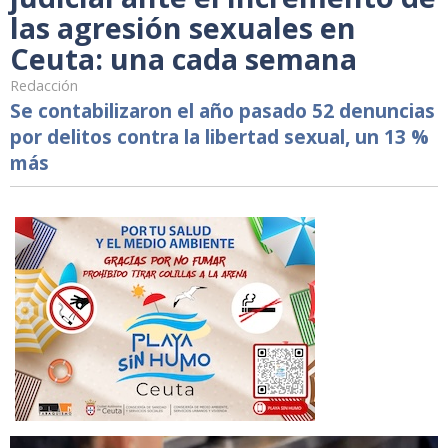
las agresión sexuales en
Ceuta: una cada semana
Redacción
Se contabilizaron el año pasado 52 denuncias
por delitos contra la libertad sexual, un 13 %
más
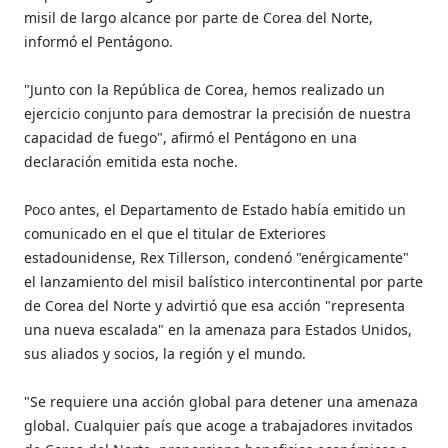
misil de largo alcance por parte de Corea del Norte,
informó el Pentágono.
"Junto con la República de Corea, hemos realizado un
ejercicio conjunto para demostrar la precisión de nuestra
capacidad de fuego", afirmó el Pentágono en una
declaración emitida esta noche.
Poco antes, el Departamento de Estado había emitido un
comunicado en el que el titular de Exteriores
estadounidense, Rex Tillerson, condenó "enérgicamente"
el lanzamiento del misil balístico intercontinental por parte
de Corea del Norte y advirtió que esa acción "representa
una nueva escalada" en la amenaza para Estados Unidos,
sus aliados y socios, la región y el mundo.
"Se requiere una acción global para detener una amenaza
global. Cualquier país que acoge a trabajadores invitados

☆ ☆ ☆ ☆ ☆

# ABOUT THIS EXERCISE
Reproduce the text read from each page of the material above, word for word and in order. Leave the pictures out.

# SOLUTION BELOW
las agresión sexuales en
Ceuta: una cada semana
Redacción
Se contabilizaron el año pasado 52 denuncias
por delitos contra la libertad sexual, un 13 %
más
misil de largo alcance por parte de Corea del Norte,
informó el Pentágono.
"Junto con la República de Corea, hemos realizado un
ejercicio conjunto para demostrar la precisión de nuestra
capacidad de fuego", afirmó el Pentágono en una
declaración emitida esta noche.
Poco antes, el Departamento de Estado había emitido un
comunicado en el que el titular de Exteriores
estadounidense, Rex Tillerson, condenó "enérgicamente"
el lanzamiento del misil balístico intercontinental por parte
de Corea del Norte y advirtió que esa acción "representa
una nueva escalada" en la amenaza para Estados Unidos,
sus aliados y socios, la región y el mundo.
"Se requiere una acción global para detener una amenaza
global. Cualquier país que acoge a trabajadores invitados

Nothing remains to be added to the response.